Meritocracia: verdad o mito

Por Pedro Alonso

La Fundación Dádoris existe porque creemos que los valores de talento, el esfuerzo y la resiliencia conducen a la excelencia y en una sociedad meritocrática, la ausencia de medios económicos, no debería privar a quien tiene dichos valores, alcanzar el éxito. Creemos en la meritocracia como principio inspirador de asignación de responsabilidades y recursos.

En múltiples ocasiones he tenido la impresión de que esta exaltación de la meritocracia era un tópico, indiscutible y tan comúnmente aceptado, que quizás era irrelevante hacer de ello una causa o ni tan siquiera mencionarlo expresamente. Sin embargo, la lectura reciente de un artículo en la prensa titulado “Contra la meritocracia” llamó mi atención y tras una somera búsqueda en Google me di cuenta, con estupor, que había innumerables artículos (por cierto, muchos de ellos publicados en el mismo diario) que condenaban a dicho principio como un mito, injusto, causa de la desigualdad e incluso favorecedor de la corrupción en esta sociedad.
◇ ◇ ◇ ◇ ◇ ◇ ◇
**ENUNCIADO:** Copia de nuevo el texto sobre la meritocracia, todo lo que va desde "Meritocracia: verdad o" hasta "responsabilidades y recursos.", y sustituye "resiliencia" por "constancia".

**EXTRACTO DEL LISTADO:**
◇ ◇ ◇ ◇ ◇ ◇ ◇
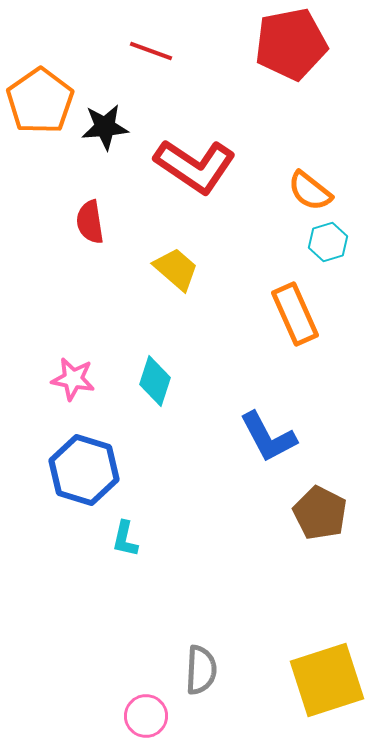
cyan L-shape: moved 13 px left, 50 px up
◇ ◇ ◇ ◇ ◇ ◇ ◇
**SOLUCIÓN:**
Meritocracia: verdad o mito

Por Pedro Alonso

La Fundación Dádoris existe porque creemos que los valores de talento, el esfuerzo y la constancia conducen a la excelencia y en una sociedad meritocrática, la ausencia de medios económicos, no debería privar a quien tiene dichos valores, alcanzar el éxito. Creemos en la meritocracia como principio inspirador de asignación de responsabilidades y recursos.